Female sterilization

This is an operation which effectively
ends the fertile period of your life. It is not a decision to be taken lightly and all other forms of contraception must be considered, including male sterilization as that is a much easier and safer procedure. The failure rate of a vasectomy (male sterilization) is 1 in 2,000.

Is the operation reversible?

The only reason to consider sterilization is that you never want to become pregnant again under any circumstances. Some women may later regret the decision and seek to have the operation reversed. Reversal is not available on the NHS and is very rarely successful.

The operation

The operation requires a general anesthetic and is usually performed with a “laparoscope”. This is a telescope-like instrument that is inserted into the abdomen, which is gently inflated so that the tubes can be seen. A second small hole is made and clips are usually applied to seal the tubes. If this fails, an open surgery may be performed. The operation can be performed at any time within the menstrual cycle. Following the operation, you should use contraception until you have a period.

Most women will go home the same day and it is normal to have some abdominal and shoulder achiness due to the inflation of the abdomen during the surgery, but this settles quickly.

There is a 2 in 1000 risk of damaging the bowel or bladder when inserting the laparoscope and, in the event of this happening, an open operation or a bigger cut  may be necessary to repair the damage. This risk is higher and occurs more often in women who have had previous abdominal surgery or those who are overweight.

If there are complications, a longer hospital stay will be required to allow for your recovery.

Is the operation 100 per cent successful?

About one in 200 women who have been sterilized become pregnant. This can occur several years after the operation. The failure rate is higher if the operation is performed immediately at the end of a pregnancy.

If the operation fails, the resulting pregnancy may be in the tube. Please seek medical advice if you think you are pregnant, have any abdominal pain or any vaginal bleeding.

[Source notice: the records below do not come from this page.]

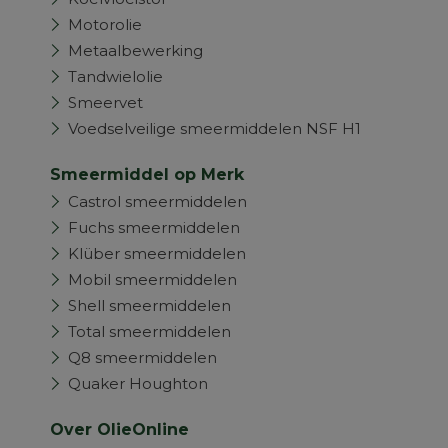
Motorolie
Metaalbewerking
Tandwielolie
Smeervet
Voedselveilige smeermiddelen NSF H1
Smeermiddel op Merk
Castrol smeermiddelen
Fuchs smeermiddelen
Klüber smeermiddelen
Mobil smeermiddelen
Shell smeermiddelen
Total smeermiddelen
Q8 smeermiddelen
Quaker Houghton
Over OlieOnline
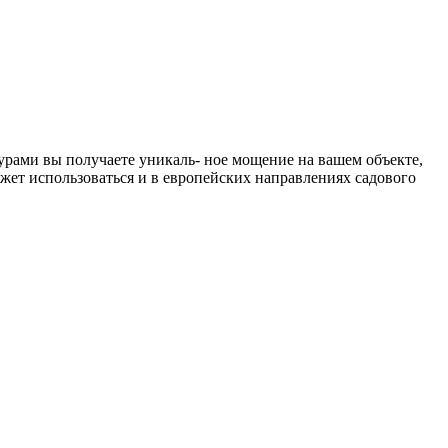
урами вы получаете уникаль- ное мощение на вашем объекте,
жет использоваться и в европейских направлениях садового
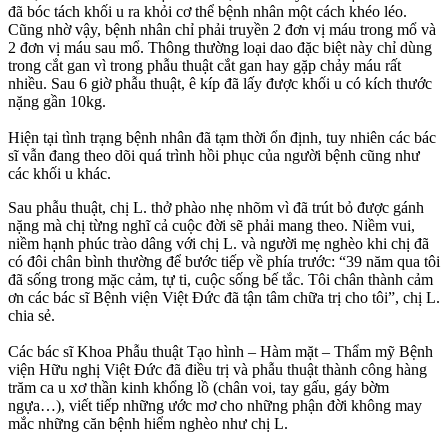
đã bóc tách khối u ra khỏi cơ thể bệnh nhân một cách khéo léo.
Cũng nhờ vậy, bệnh nhân chỉ phải truyền 2 đơn vị máu trong mổ và
2 đơn vị máu sau mổ. Thông thường loại dao đặc biệt này chỉ dùng
trong cắt gan vì trong phẫu thuật cắt gan hay gặp chảy máu rất
nhiều. Sau 6 giờ phẫu thuật, ê kíp đã lấy được khối u có kích thước
nặng gần 10kg.
Hiện tại tình trạng bệnh nhân đã tạm thời ổn định, tuy nhiên các bác
sĩ vẫn đang theo dõi quá trình hồi phục của người bệnh cũng như
các khối u khác.
Sau phẫu thuật, chị L. thở phào nhẹ nhõm vì đã trút bỏ được gánh
nặng mà chị từng nghĩ cả cuộc đời sẽ phải mang theo. Niềm vui,
niềm hạnh phúc trào dâng với chị L. và người mẹ nghèo khi chị đã
có đôi chân bình thường để bước tiếp về phía trước: “39 năm qua tôi
đã sống trong mặc cảm, tự ti, cuộc sống bế tắc. Tôi chân thành cảm
ơn các bác sĩ Bệnh viện Việt Đức đã tận tâm chữa trị cho tôi”, chị L.
chia sẻ.
Các bác sĩ Khoa Phẫu thuật Tạo hình – Hàm mặt – Thẩm mỹ Bệnh
viện Hữu nghị Việt Đức đã điều trị và phẫu thuật thành công hàng
trăm ca u xơ thần kinh khổng lồ (chân voi, tay gấu, gáy bờm
ngựa…), viết tiếp những ước mơ cho những phận đời không may
mắc những căn bệnh hiểm nghèo như chị L.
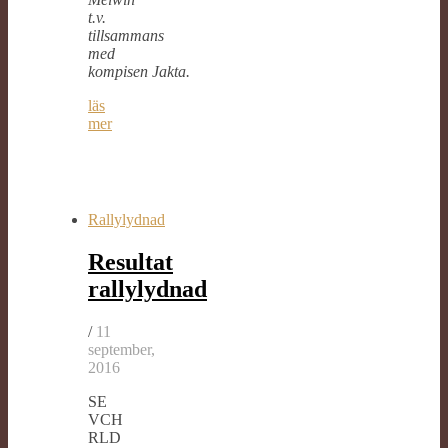
t.v.
tillsammans
med
kompisen Jakta.
läs
mer
Rallylydnad
Resultat
rallylydnad
/
11
september,
2016
SE
VCH
RLD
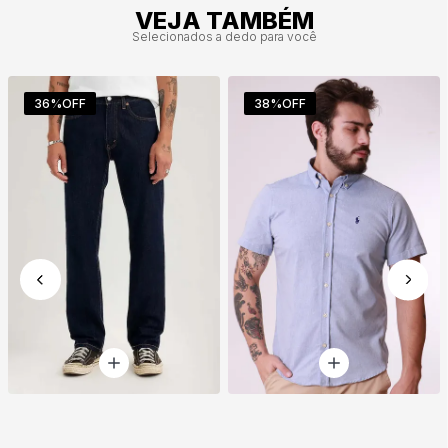
VEJA TAMBÉM
Selecionados a dedo para você
36%
OFF
38%
OFF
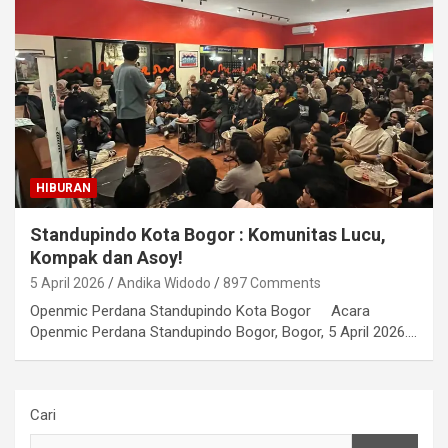
HIBURAN
Standupindo Kota Bogor : Komunitas Lucu,
Kompak dan Asoy!
5 April 2026
Andika Widodo
897 Comments
Openmic Perdana Standupindo Kota Bogor Acara
Openmic Perdana Standupindo Bogor, Bogor, 5 April 2026.…
Cari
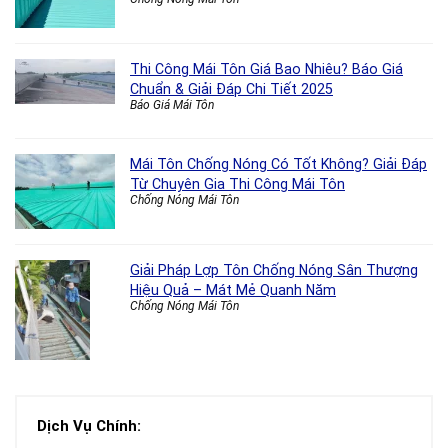
Thi Công Mái Tôn Giá Bao Nhiêu? Báo Giá
Chuẩn & Giải Đáp Chi Tiết 2025
Báo Giá Mái Tôn
Mái Tôn Chống Nóng Có Tốt Không? Giải Đáp
Từ Chuyên Gia Thi Công Mái Tôn
Chống Nóng Mái Tôn
Giải Pháp Lợp Tôn Chống Nóng Sân Thượng
Hiệu Quả – Mát Mẻ Quanh Năm
Chống Nóng Mái Tôn
Dịch Vụ Chính:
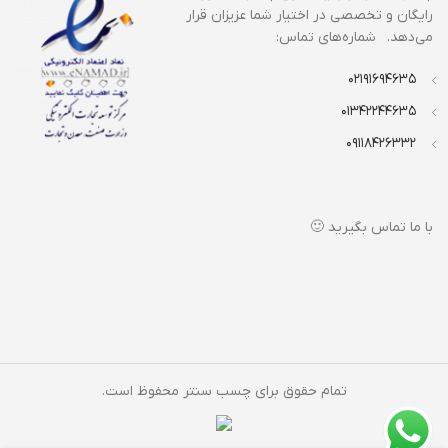
رایگان و تخصصی در اختیار شما عزیزان قرار
می‌دهد. شماره‌های تماس:
02191694635
01342244635
09118426332
با ما تماس بگیرید 🙂
تمام حقوق برای چسب سنتر محفوظ است.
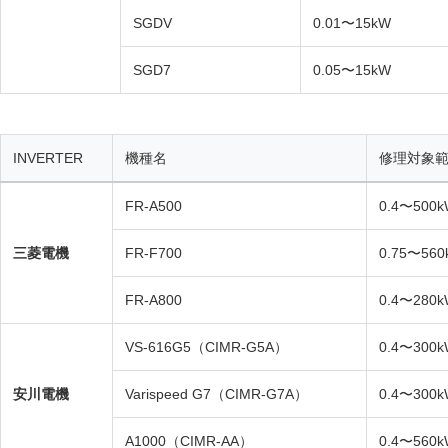
SGDV
0.01〜15kW
SGD7
0.05〜15kW
INVERTER
機種名
修理対象
FR-A500
0.4〜500
三菱電機
FR-F700
0.75〜560
FR-A800
0.4〜280
VS-616G5（CIMR-G5A）
0.4〜300
安川電機
Varispeed G7（CIMR-G7A）
0.4〜300
A1000（CIMR-AA）
0.4〜560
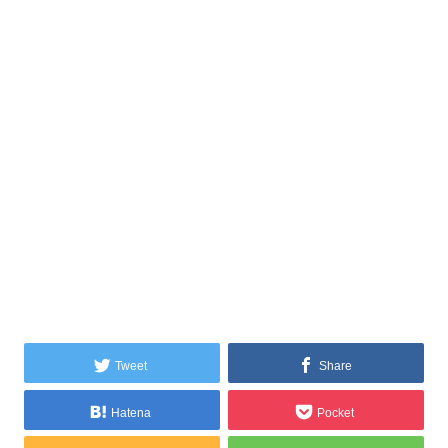
Tweet
Share
Hatena
Pocket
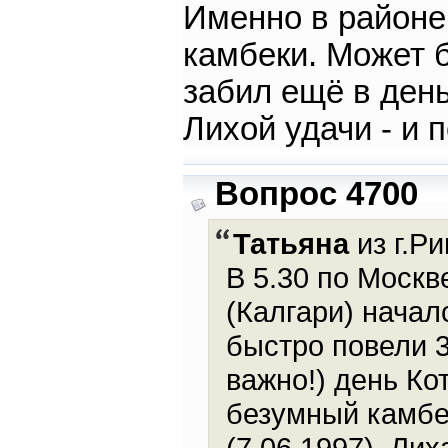
Именно в районе
камбеки. Может 
забил ещё в день
Лихой удачи - и 
Вопрос 4700
Татьяна
из г.Ри
В 5.30 по Москве
(Калгари) начал
быстро повели 3
важно!) день Ко
безумный камбе
(7.06.1997). Ли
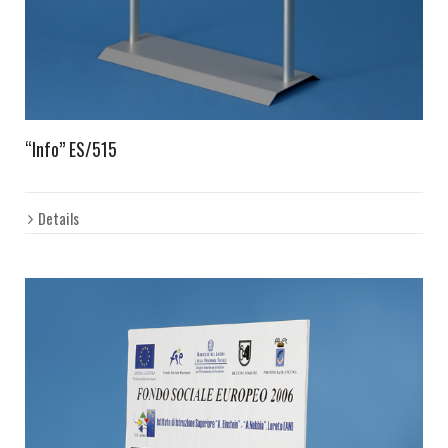
“Info” ES/515
Details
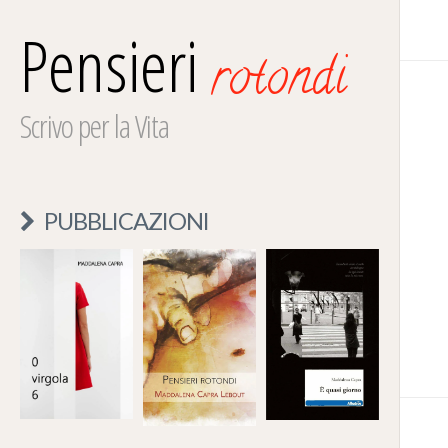
Pensieri
rotondi
Scrivo per la Vita
PUBBLICAZIONI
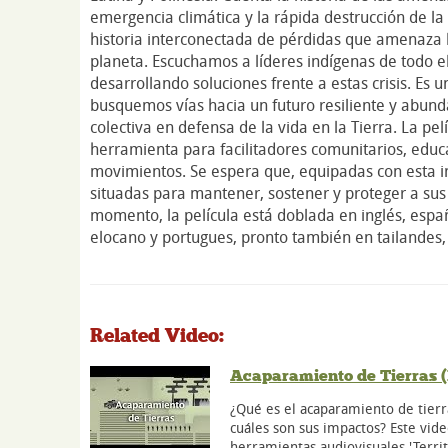
emergencia climática y la rápida destrucción de la 
historia interconectada de pérdidas que amenaza 
planeta. Escuchamos a líderes indígenas de todo 
desarrollando soluciones frente a estas crisis. Es
busquemos vías hacia un futuro resiliente y abunda
colectiva en defensa de la vida en la Tierra. La p
herramienta para facilitadores comunitarios, educ
movimientos. Se espera que, equipadas con esta i
situadas para mantener, sostener y proteger a sus c
momento, la película está doblada en inglés, españ
elocano y portugues, pronto también en tailandes, f
Related Video:
Acaparamiento de Tierras (
¿Qué es el acaparamiento de tierr
cuáles son sus impactos? Este vide
herramientas audiovisuales 'Territ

Sterilization reversal is not funded by NHS and success rates of reversal are very small.

 Other options which can be considered are:

  1. Vasectomy: Failure rate is 1 in 2000, safer, quicker to perform.
  2. LARC: a) Progesterone implant is most effective and reversible contraception available. Failure rate is <1 in 1000 over 3 years. b) Mirena: Other very effective form of contraception. Failure rate < 1 in 100 over 5 years, and recommended management of heavy menstrual bleeding causing amenorrhea in significant number of cases

Will the operation alter my periods?

No. Many women feel the operation causes problem periods. This is NOT true. Clip sterilization does not alter periods. However, many women who have been on the “pill” as a contraceptive for many years find their periods unacceptable when they stop the pill after sterilization.

NOTE: This method of contraception does not protect against Sexually transmitted infections.

Pre Requisite for operation

It is important not to have unprotected sexual intercourse since the start of periods before the procedure. Pregnancy test will be done on day of procedure but it can not rule out very early pregnancy (called as Luteal phase pregnancy.

 Discharge advice

The small plasters on your abdomen can be removed the day after your operation. You may bath or shower but carefully dry the areas. Do not cover them over afterward.

Your stitches are generally dissolvable and thus you need not to worry about their removal. You may experience some slight vaginal bleeding. This should settle after a few days. Use sanitary pads, not tampons, until the bleeding stops. Once the general tiredness and discomfort wears off, you may return to work (usually in the next two to three days).

You have been advised of the following:

  • You need to be accompanied home by an adult after your operation.
  • It is advised to have somebody with you for 24 hours after your operation.
  • Also to live within one hour’s drive of the hospital.
  • You should not cook or operate kitchen appliances for 24 hours after your operation.
  • You should not drive a car, ride a bike, operate heavy machinery, or make important legal or business decisions for 48 hours after your operation.